Your votes have been tallied and your voices have been heard.

With 4315 votes in favour, and a paltry 336 against, an overwhelming 92.22% of Cantabs have voted FOR a Disabled Students’ Officer.

CUSU announced that the voter turnout was the highest in six years, with a MASSIVE (everything’s relative) 21.4% of you taking part in the democratic process.

Members voting in the referendum were asked: “Do you accept the proposed constitutional changes, which would add a Disabled Students’ Officer to the Full-Time Elected Officer Team?”

CUSU congratulated the students on “excellent campaigning techniques” and the “dedication of those involved”. Whilst there was certainly a vigorous YES campaign, the NO campaign seemed to have conceded defeat before even starting, with only two people attending the VOTE NO facebook event.

And one of them was an impartial CUSU observer.

And one of them was an impartial CUSU observer.

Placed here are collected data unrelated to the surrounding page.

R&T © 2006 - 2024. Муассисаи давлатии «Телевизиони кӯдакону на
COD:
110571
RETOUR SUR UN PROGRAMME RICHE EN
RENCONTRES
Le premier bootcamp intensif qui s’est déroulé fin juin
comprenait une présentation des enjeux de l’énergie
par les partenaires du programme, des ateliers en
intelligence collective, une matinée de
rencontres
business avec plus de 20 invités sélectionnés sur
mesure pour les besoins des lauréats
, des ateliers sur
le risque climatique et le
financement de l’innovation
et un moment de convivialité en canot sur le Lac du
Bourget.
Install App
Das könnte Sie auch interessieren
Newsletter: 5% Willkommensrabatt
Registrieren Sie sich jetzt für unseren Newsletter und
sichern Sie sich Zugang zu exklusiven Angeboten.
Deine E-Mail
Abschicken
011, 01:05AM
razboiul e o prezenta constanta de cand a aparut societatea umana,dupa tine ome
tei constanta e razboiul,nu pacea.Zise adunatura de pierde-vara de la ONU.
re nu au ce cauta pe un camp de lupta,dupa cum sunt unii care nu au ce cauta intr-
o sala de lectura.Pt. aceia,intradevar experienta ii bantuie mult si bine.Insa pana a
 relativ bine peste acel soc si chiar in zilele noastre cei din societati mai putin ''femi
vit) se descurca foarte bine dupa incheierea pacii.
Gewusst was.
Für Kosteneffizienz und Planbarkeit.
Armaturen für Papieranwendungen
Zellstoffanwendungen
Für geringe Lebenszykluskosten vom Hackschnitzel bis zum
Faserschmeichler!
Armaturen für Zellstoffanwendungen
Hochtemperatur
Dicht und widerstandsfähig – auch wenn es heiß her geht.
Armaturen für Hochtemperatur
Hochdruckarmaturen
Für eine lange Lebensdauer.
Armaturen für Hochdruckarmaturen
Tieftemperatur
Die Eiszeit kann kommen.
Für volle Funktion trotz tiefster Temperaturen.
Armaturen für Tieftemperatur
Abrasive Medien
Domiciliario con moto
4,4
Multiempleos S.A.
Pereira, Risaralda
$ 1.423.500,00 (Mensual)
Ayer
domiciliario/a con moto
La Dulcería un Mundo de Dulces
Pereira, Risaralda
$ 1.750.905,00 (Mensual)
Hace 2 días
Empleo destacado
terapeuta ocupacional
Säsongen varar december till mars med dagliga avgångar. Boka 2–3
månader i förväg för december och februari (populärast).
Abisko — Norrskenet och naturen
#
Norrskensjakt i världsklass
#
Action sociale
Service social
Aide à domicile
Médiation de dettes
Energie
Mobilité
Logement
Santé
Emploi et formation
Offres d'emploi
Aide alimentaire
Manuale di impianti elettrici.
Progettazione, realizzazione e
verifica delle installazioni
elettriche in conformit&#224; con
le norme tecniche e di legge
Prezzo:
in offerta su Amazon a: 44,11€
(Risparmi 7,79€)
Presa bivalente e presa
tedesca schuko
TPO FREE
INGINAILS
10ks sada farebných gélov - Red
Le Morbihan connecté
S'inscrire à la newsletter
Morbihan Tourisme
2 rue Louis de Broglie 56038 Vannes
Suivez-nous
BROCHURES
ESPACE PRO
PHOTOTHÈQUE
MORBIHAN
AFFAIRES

This was despite 336 people actually voting against, in what is surely an even greater victory for the secret ballot system.

The proposal for a new Disabled Students’ Officer will cost £18,000, and it has been suggested to The Tab that it will possibly cost up to £26,000, depending on additional costs.

The referendum was sparked by a petition with just 350 signatures. There was only a 10% turnout needed to amend the constitution. This threshold was not crossed the last time there was a CUSU referendum.

The YES campaign shamelessly used cute animals to promote their noble cause.

The YES campaign shamelessly used cute animals to promote their noble cause.

The referendum saw a flurry of campaigning, with members of the YES campaign even going around to lectures to encourage people to vote. Last night, supports of a Disabled Students’ Officer went around bars in the university making the case to students.

The YES campaign released a statement: “Speaking to students in colleges and around the University during the past week, we have been overwhelmed by the unconditional support and excitement for this cause. We were a small team running this campaign alongside work and disabilities, so to get the response we got was frankly incredible.

“This is a huge victory. We hope that we can build on this support and mobilise more students to get involved with the Disabled Students’ Campaign, and we will continue working relentlessly to make Cambridge a less disabling place.

“With over a fifth of students (21.4%) voting, we have the largest mandate of any previous CUSU referendum as far back as online records go. We want to thank every single student who took the time to vote and engage with the campaign.”